PROBLEM TO SOLVE: Within the material below, count every line with the string "living". Give no more than the number.

PROVIDED RECORDS:
════

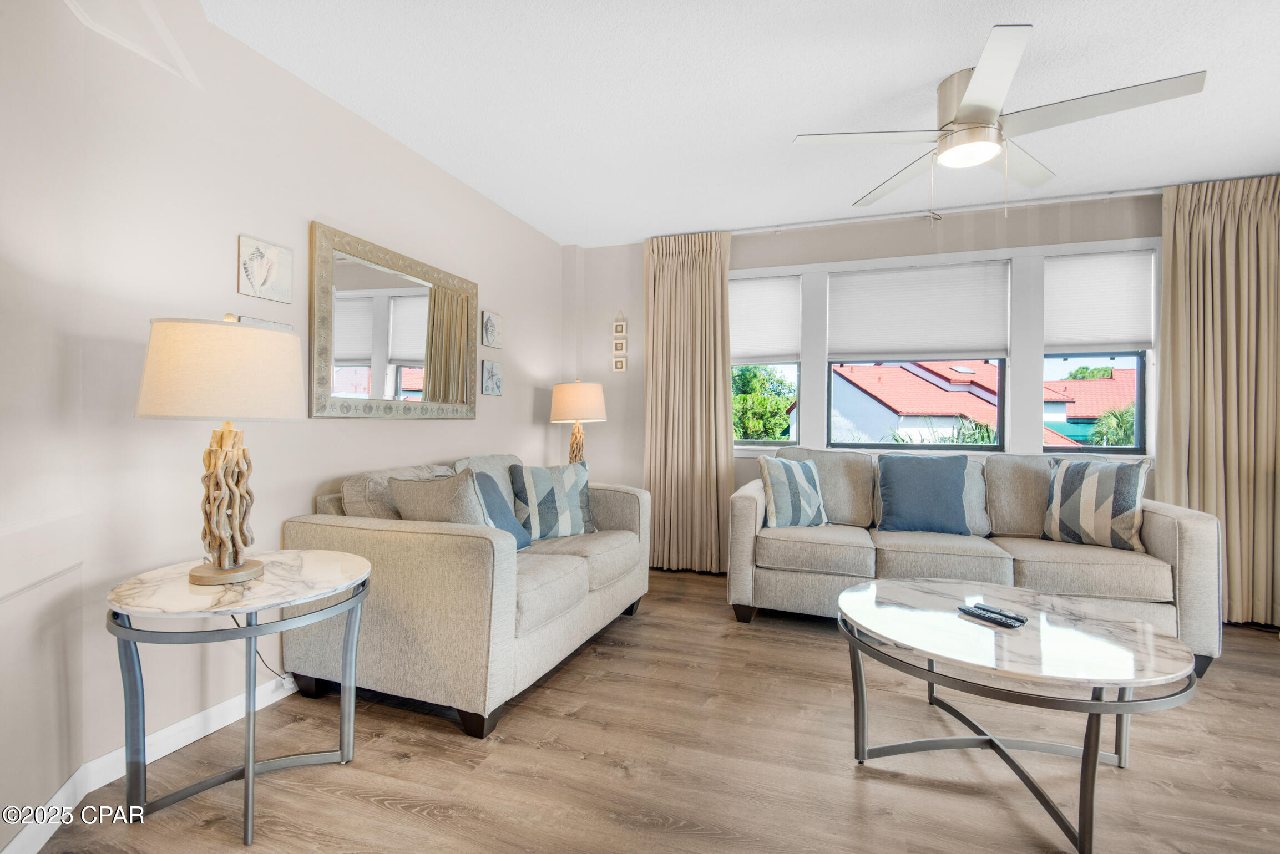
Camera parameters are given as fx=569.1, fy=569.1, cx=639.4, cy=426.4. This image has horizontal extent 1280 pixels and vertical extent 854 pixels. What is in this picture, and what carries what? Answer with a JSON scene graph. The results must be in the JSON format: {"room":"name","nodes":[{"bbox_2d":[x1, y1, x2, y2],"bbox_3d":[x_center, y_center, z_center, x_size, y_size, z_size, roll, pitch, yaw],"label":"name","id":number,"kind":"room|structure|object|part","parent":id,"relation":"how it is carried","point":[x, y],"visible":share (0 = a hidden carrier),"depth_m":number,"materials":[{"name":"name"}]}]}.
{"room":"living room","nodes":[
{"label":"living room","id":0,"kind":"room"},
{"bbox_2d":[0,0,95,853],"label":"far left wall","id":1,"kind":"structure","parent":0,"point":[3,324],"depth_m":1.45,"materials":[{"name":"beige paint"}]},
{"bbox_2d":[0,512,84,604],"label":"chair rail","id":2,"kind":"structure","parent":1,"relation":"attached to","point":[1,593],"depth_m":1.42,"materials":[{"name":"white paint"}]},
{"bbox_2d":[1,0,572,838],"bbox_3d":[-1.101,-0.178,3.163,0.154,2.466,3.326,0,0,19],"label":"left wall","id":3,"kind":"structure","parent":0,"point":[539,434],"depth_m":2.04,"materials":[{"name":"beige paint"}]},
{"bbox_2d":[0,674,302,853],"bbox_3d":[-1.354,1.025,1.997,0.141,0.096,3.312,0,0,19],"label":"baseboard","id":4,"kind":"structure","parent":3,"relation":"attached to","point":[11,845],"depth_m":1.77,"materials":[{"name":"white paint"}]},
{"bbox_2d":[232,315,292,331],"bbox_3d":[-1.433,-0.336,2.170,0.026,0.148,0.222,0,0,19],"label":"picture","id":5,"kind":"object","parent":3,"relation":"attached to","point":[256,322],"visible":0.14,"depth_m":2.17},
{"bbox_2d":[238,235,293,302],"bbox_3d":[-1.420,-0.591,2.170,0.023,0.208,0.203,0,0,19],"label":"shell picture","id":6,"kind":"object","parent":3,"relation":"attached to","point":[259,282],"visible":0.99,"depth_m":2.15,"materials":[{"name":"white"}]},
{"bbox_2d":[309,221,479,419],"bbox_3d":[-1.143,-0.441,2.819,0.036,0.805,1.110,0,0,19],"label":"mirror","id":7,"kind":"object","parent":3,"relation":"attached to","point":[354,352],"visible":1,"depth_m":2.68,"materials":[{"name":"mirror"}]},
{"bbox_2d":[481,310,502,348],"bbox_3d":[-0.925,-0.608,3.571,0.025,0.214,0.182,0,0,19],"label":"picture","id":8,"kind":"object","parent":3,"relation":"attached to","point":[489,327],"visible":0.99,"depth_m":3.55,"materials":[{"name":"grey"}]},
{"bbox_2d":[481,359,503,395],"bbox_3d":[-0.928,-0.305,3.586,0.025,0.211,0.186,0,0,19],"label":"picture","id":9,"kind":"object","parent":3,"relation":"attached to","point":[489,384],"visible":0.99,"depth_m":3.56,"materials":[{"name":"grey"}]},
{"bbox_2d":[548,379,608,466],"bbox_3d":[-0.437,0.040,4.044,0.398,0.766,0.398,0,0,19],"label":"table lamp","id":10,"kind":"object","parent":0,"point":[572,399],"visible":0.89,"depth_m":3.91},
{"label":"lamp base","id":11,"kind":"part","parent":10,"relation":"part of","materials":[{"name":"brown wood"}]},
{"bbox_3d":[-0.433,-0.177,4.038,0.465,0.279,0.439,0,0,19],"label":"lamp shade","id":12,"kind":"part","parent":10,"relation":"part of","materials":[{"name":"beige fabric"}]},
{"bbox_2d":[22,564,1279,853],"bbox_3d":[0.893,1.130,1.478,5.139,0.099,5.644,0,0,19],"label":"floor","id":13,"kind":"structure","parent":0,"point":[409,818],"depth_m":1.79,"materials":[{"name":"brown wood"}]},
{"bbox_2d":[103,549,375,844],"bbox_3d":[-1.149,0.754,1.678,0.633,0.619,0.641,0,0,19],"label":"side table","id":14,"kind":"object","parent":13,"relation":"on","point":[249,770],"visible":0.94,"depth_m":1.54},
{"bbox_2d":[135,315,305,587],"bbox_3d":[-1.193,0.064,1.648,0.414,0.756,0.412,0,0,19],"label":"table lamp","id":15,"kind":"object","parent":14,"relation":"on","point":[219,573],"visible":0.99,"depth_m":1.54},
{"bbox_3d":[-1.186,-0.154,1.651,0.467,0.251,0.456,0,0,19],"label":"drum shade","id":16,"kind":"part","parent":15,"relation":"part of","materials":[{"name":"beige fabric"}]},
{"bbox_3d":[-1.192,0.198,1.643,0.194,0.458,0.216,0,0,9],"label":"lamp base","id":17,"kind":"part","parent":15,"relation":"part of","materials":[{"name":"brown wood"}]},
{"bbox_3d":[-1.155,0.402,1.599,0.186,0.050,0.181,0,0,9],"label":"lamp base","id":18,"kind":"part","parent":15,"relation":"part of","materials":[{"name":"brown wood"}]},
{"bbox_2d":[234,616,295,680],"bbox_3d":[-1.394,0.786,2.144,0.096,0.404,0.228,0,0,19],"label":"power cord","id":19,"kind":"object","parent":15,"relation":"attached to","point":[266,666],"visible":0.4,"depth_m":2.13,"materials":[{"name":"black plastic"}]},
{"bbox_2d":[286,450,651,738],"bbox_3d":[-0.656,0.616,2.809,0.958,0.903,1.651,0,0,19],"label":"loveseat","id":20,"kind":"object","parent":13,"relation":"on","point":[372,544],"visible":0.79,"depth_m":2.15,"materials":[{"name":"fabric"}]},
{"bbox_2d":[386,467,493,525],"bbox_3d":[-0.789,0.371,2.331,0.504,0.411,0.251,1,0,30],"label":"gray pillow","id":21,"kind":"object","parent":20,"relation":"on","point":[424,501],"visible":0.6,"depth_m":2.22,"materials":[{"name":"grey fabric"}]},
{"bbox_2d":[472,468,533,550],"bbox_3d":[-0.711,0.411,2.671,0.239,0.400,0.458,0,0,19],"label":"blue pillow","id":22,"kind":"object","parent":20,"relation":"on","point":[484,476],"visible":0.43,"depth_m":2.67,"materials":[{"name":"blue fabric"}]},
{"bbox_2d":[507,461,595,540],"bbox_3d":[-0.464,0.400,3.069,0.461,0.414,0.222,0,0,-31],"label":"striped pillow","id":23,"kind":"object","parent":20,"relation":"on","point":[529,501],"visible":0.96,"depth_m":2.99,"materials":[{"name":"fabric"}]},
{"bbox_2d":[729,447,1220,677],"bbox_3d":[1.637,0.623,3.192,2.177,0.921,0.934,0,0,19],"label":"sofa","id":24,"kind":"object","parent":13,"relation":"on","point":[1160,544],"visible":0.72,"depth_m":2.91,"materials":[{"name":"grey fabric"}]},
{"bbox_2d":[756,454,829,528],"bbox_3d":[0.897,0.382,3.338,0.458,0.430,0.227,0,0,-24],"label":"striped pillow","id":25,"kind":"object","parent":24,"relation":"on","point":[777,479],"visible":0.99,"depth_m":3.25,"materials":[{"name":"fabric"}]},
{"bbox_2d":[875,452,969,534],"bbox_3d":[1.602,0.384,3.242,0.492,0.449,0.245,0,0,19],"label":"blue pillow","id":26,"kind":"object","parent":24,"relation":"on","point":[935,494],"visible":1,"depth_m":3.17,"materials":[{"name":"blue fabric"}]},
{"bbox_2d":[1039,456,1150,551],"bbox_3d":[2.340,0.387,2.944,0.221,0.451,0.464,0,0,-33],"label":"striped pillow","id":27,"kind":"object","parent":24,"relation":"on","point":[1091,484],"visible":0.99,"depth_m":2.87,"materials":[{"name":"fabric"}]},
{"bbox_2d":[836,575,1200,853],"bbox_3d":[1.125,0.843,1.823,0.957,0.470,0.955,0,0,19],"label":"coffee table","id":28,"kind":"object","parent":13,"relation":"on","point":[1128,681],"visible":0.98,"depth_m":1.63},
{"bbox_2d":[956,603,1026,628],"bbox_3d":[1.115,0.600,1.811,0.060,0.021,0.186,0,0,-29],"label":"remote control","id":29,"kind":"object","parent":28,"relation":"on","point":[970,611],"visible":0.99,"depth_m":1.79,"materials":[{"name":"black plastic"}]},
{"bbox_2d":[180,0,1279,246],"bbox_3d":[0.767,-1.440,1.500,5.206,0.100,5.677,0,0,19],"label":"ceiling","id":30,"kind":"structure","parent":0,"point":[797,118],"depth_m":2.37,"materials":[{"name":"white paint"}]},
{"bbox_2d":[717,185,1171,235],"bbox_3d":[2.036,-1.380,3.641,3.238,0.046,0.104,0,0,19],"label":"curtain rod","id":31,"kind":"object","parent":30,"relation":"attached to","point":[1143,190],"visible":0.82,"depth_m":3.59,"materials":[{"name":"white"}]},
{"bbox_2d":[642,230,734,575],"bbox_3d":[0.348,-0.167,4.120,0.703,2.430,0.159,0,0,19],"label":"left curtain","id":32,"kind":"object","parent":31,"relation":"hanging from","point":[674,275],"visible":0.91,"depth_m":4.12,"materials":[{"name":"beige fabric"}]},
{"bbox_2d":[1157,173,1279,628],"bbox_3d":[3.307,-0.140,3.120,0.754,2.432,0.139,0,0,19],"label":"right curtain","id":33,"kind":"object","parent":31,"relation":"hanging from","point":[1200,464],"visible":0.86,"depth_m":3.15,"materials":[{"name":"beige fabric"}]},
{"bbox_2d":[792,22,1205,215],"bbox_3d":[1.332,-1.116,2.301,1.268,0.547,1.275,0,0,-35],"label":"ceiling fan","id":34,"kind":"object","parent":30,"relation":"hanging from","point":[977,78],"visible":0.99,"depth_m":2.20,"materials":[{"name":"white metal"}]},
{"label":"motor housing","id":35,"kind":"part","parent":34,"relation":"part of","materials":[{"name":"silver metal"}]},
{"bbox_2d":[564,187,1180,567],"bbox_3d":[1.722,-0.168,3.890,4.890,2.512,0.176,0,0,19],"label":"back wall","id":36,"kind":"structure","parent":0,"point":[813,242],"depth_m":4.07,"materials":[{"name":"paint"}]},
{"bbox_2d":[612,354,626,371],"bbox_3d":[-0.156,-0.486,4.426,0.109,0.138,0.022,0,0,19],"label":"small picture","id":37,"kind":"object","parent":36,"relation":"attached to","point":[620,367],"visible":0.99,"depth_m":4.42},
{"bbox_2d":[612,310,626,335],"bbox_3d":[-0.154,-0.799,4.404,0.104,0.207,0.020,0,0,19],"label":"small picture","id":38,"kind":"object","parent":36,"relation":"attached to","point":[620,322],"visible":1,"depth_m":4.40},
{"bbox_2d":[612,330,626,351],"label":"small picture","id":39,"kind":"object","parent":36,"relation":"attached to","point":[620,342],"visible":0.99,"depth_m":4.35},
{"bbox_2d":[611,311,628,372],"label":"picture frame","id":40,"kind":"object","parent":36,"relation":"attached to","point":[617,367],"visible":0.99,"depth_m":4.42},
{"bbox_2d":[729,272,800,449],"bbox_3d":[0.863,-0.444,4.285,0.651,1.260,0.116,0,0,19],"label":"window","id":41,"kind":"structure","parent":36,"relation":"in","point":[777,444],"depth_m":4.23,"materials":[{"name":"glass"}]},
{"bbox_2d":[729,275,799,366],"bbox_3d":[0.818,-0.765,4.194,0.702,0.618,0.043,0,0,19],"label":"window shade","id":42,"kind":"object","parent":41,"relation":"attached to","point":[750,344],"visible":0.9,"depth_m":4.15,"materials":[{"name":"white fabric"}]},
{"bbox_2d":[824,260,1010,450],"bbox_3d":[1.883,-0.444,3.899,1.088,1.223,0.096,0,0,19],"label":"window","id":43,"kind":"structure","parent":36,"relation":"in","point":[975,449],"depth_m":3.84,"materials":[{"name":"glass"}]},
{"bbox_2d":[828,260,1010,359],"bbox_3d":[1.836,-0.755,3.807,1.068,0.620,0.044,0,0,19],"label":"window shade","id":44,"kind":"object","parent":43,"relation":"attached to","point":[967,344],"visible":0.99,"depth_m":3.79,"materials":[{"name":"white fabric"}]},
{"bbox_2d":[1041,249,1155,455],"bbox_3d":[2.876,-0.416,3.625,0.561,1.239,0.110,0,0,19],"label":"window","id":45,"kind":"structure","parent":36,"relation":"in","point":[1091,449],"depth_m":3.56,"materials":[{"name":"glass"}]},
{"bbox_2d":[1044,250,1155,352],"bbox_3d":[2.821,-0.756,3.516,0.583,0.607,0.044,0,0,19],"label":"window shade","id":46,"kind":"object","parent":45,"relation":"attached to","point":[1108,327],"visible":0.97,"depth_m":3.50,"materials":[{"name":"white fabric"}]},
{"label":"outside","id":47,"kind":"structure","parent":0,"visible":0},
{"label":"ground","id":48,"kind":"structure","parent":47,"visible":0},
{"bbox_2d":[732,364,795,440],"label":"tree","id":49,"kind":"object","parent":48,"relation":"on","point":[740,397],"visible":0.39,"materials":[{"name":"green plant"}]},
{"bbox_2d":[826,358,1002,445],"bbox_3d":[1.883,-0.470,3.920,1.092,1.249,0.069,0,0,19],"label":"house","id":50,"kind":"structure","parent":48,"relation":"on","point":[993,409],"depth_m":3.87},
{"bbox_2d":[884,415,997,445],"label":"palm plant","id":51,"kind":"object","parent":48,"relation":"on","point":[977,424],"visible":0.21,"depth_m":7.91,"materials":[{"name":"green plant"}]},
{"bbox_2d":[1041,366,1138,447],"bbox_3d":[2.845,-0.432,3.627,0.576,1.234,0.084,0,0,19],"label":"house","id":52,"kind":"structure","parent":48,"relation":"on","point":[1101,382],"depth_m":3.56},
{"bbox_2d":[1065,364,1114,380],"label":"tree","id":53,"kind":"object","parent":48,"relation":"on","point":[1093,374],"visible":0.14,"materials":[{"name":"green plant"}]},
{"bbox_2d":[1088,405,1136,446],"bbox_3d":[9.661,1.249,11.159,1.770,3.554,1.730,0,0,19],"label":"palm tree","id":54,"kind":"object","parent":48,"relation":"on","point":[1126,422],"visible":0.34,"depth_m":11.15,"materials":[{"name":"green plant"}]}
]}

════

SOLUTION TO THE EXERCISE: 2